State v. Ingram

191 S.E.2d 595, 282 N.C. 142, 1972 N.C. LEXIS 897
CourtSupreme Court of North Carolina
DecidedOctober 11, 1972
DocketNo. 4
StatusPublished

This text of 191 S.E.2d 595 (State v. Ingram) is published on Counsel Stack Legal Research, covering Supreme Court of North Carolina primary law. Counsel Stack provides free access to over 12 million legal documents including statutes, case law, regulations, and constitutions.

Bluebook
State v. Ingram, 191 S.E.2d 595, 282 N.C. 142, 1972 N.C. LEXIS 897 (N.C. 1972).

Opinion

LAKE, Justice.

The defendant assigns no error and in his brief his counsel states that he has reviewed the record and is of the opinion that there were no errors committed during the course of the trial which prejudiced the rights of the defendant.

The appeal is, itself, an exception to the judgment. State v. Darnell, 266 N.C. 640, 146 S.E. 2d 800; State v. Sloan, 238 N.C. 672, 78 S.E. 2d 738; Strong, N.C. Index 2d, Criminal Law, § 161. “When the case on appeal contains no assignments of error, the judgment must be sustained, unless error appears on the face of the record.” State v. Higgs, 270 N.C. 111, 153 S.E. 2d 781; State v. Williams, 268 N.C. 295, 150 S.E. 2d 447. No error appears on the face of the record proper in the present case.

Notwithstanding the foregoing rule, due to the gravity of the offense charged and the imposition of the sentence to imprisonment for life, we have carefully examined the entire record. Like the defendant’s counsel, we find therein no error which would entitle the defendant to a new trial.

The conflict between the defendant’s testimony and the evidence of the State presented only a question of fact for the jury, which elected to believe the State’s version of the shooting. The charge by the learned trial judge was a full and correct statement of the applicable principles of law. The evidence was obviously sufficient to withstand the defendant’s motion for judgment of nonsuit.

Data provided

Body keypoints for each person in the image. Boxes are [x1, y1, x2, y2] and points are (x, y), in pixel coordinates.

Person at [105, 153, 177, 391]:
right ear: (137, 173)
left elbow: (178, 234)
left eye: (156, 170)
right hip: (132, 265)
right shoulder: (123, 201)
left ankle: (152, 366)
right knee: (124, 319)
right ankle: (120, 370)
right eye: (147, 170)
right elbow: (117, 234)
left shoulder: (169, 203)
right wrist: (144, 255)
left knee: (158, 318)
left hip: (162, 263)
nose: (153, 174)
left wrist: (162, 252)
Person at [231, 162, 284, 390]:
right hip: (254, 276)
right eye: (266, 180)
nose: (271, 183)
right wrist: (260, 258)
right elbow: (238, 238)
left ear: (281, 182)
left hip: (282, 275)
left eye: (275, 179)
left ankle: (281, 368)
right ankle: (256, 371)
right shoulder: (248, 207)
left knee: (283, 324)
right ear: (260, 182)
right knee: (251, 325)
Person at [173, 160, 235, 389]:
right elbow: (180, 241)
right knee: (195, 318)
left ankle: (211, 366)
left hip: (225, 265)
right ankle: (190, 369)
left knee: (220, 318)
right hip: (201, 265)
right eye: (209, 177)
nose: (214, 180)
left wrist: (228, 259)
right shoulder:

---

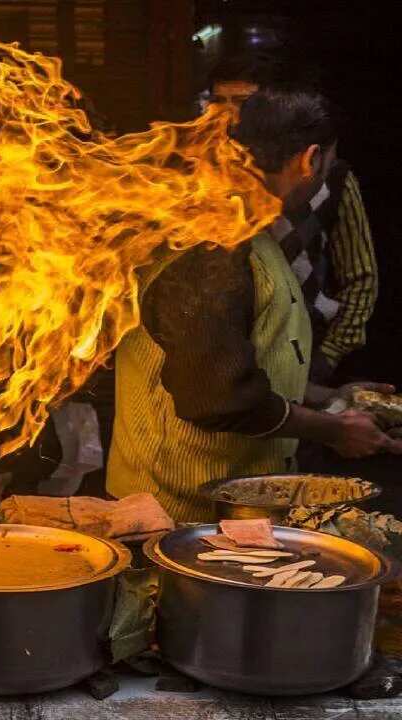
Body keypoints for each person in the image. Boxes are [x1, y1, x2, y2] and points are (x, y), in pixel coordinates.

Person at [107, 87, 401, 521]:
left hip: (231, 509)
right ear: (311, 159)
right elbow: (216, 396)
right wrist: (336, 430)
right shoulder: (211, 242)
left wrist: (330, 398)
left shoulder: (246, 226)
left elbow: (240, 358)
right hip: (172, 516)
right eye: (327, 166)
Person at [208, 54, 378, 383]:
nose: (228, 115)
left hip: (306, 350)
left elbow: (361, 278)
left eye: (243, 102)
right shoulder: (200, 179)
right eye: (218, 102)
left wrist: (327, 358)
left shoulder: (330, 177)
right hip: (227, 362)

Task prompt
Copy the State v. Ingram text from "This text of" up to and including "regulations, and constitutions.", swapping in "open access" wherever "free access" appears. The data plays no part in this work.

Written answer
This text of 191 S.E.2d 595 (State v. Ingram) is published on Counsel Stack Legal Research, covering Supreme Court of North Carolina primary law. Counsel Stack provides open access to over 12 million legal documents including statutes, case law, regulations, and constitutions.